O que dizer da posição do escravo? A dialética do senhor e do escravo se desenvolve,


assim, como processo a um só tempo psíquico e histórico: o escravo trabalha para o mestre
que, ele, goza de sua independência frente à vida consumindo os objetos fabricados pelo
escravo. Mas a suprema independência do mestre repousa sobre o esquecimento de sua
dependência a respeito do escravo e de seu trabalho. Por isso é que Lacan, seguindo a leitura
de Kojève e de Hyppolite, irá considerar que a dialética se processa, na verdade, inteiramente
do lado do escravo (Cf. Le Séminaire, Livre II, Paris: Seuil, 1978, p. 92). É por sua relação
com o escravo que o mestre é o que ele é. Por sua vez, o escravo, pela disciplina e pelo
trabalho, adquire progressivamente sua independência frente ao natural da vida: ela é o único
a transformá-la. Trabalhando o escravo confere ao mundo dos objetos sua assinatura: ele
reconhece nos objetos que fabrica e no mundo que transforma a forma consciente de sua
atividade. Aquilo que o mestre lhe recusou – o reconhecimento como consciência de si – ele
adquire, por si mesmo, pelo trabalho, mesmo em condição de servidão. Então, de início, ao
ligar-se à vida – à segurança de uma sobrevida – ele se sente livre, ao menos em seu
pensamento. Ele nega, pois, que haja, realmente, uma relação de dominação-servidão, ele não
se vê, no fundo, como escravo, mas como estóico. Tal é o que nos mostra a seqüência do texto
da Fenomenologia: após a tensão do embate o escravo finalmente está livre, livre na
escravidão. Porém, logo essa relação negativa a si mesmo apodera-se de sua consciência de si
e se transforma em uma dupla operação negativa: quanto a sua condição objetiva (a
submissão) e quanto a essa relação negativa como tal. O estóico se torna, então, cético. Esse
redobramento do sujeito no interior de uma consciência duplamente negativa – face ao mundo
e face a si mesma – o conduzirá ao que Hegel nomeou a “má consciência”: o sujeito, nesse
caso, o homem religioso, abandona-se à fatiga da vida e coloca seu gozo num além desse
mundo; ele se vê livre face ao mundo, mas livre para um outro mundo; ele está dividido entre
a existência presente que ele nega, e a supra-existência futura que ele quer viver. A final, ele
se contenta de sua dor atual, pois ele tem esperança. Como bem nota Lacan: “O escravo se
retirou do risco da morte, quando o domínio lhe era ofertado em uma luta de puro prestígio.

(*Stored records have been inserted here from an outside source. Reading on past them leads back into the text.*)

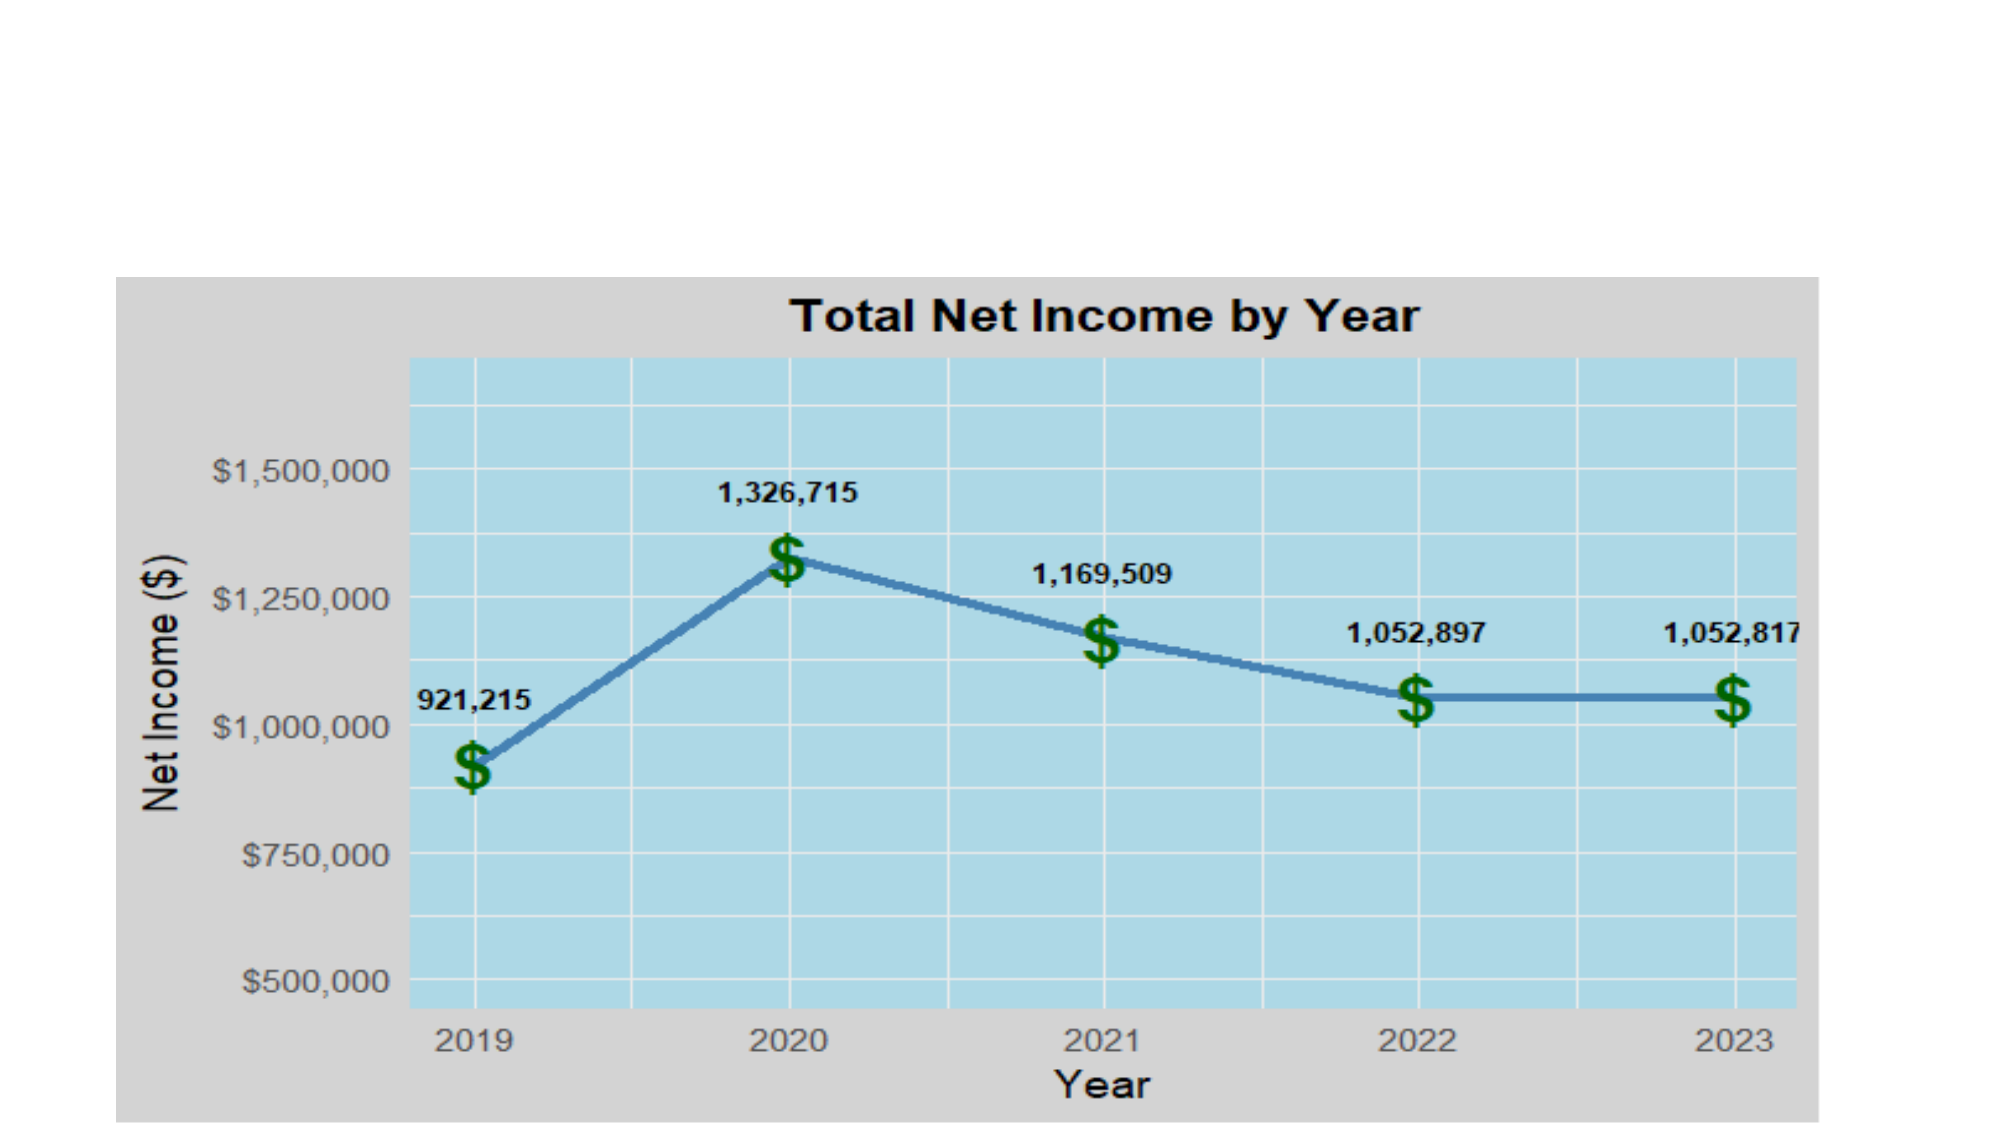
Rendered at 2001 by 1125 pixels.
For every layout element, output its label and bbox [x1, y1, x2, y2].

picture [115, 276, 1822, 1125]
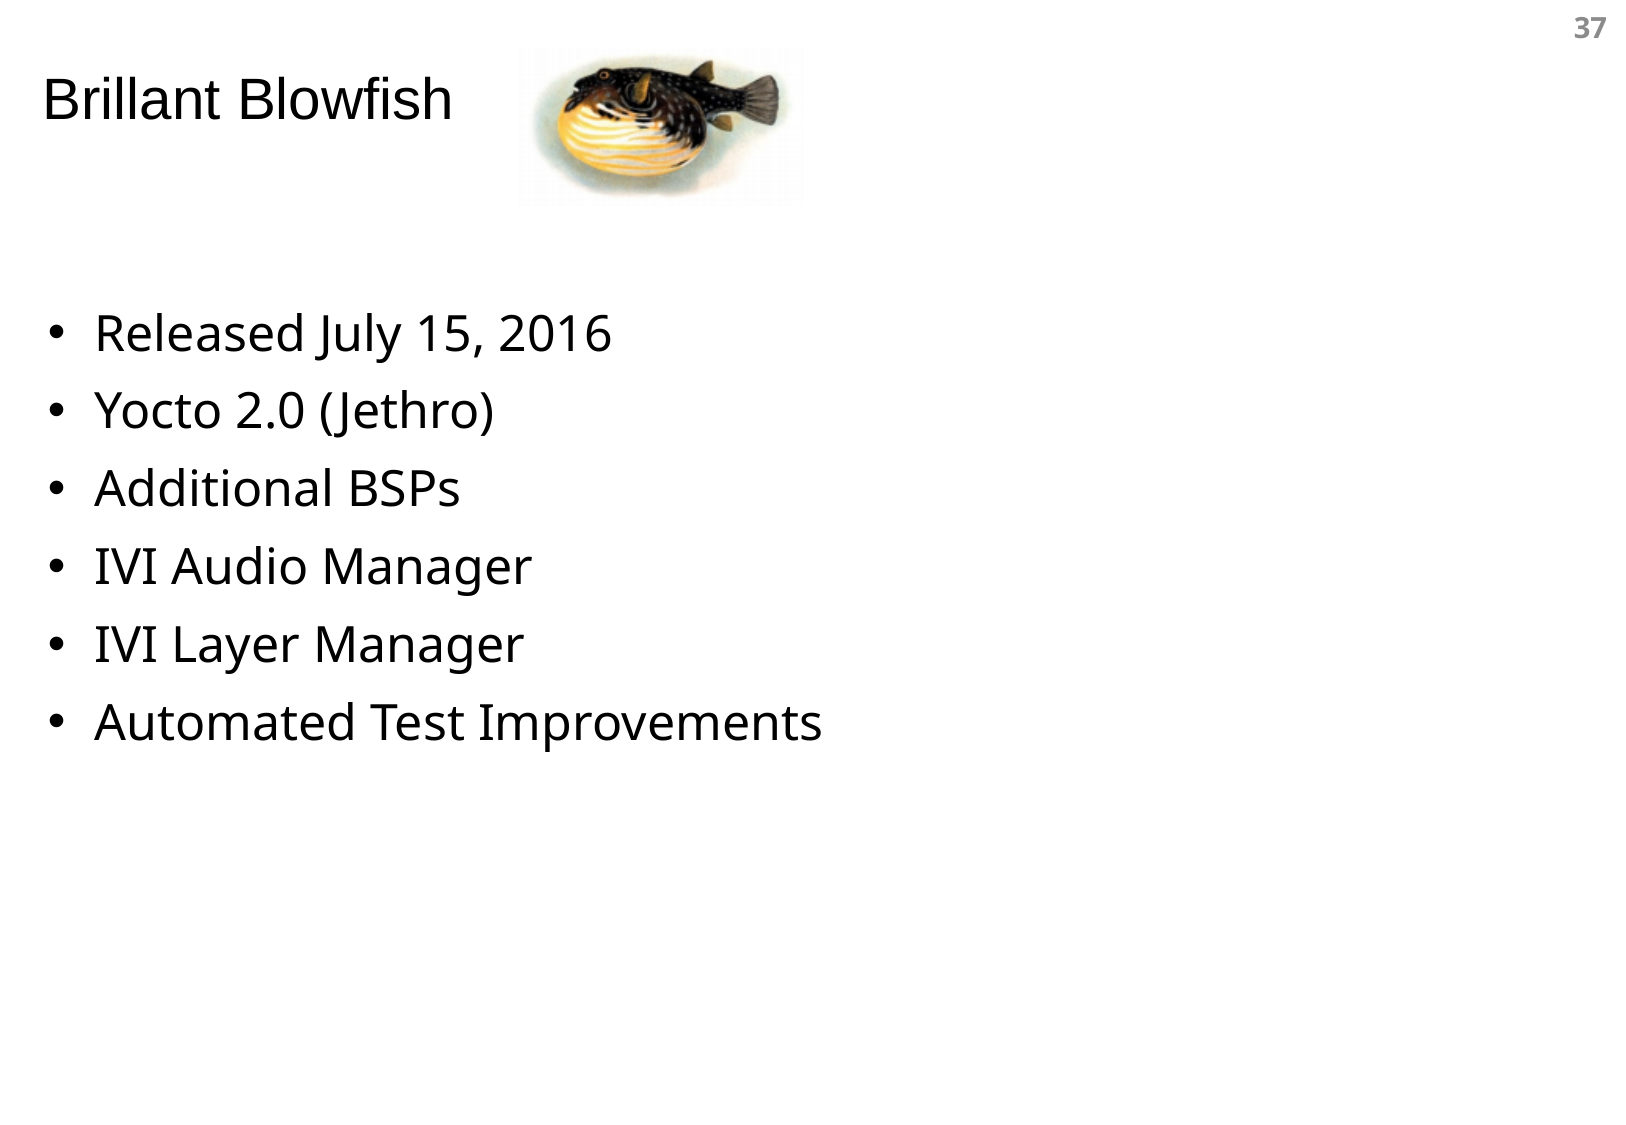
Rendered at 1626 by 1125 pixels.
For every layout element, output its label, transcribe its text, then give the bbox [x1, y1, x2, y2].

text_box Brillant Blowfish [27, 19, 470, 139]
picture [516, 47, 804, 206]
text_box Released July 15, 2016 Yocto 2.0 (Jethro) Additional BSPs IVI Audio Manager IVI Layer Manager Automated Test Improvements [32, 275, 1604, 759]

Mas, visto que ele sabe que é mortal, ele sabe também que o mestre pode morrer. Então, ele
pode aceitar trabalhar para o mestre e renunciar ao gozo nesse entretempo: e, na incerteza do
momento em que chegará a morte do mestre, ele espera” (« Fonction et champ de la parole et
du langage », Écrits I, Paris: Seuil, 1999, p. 312).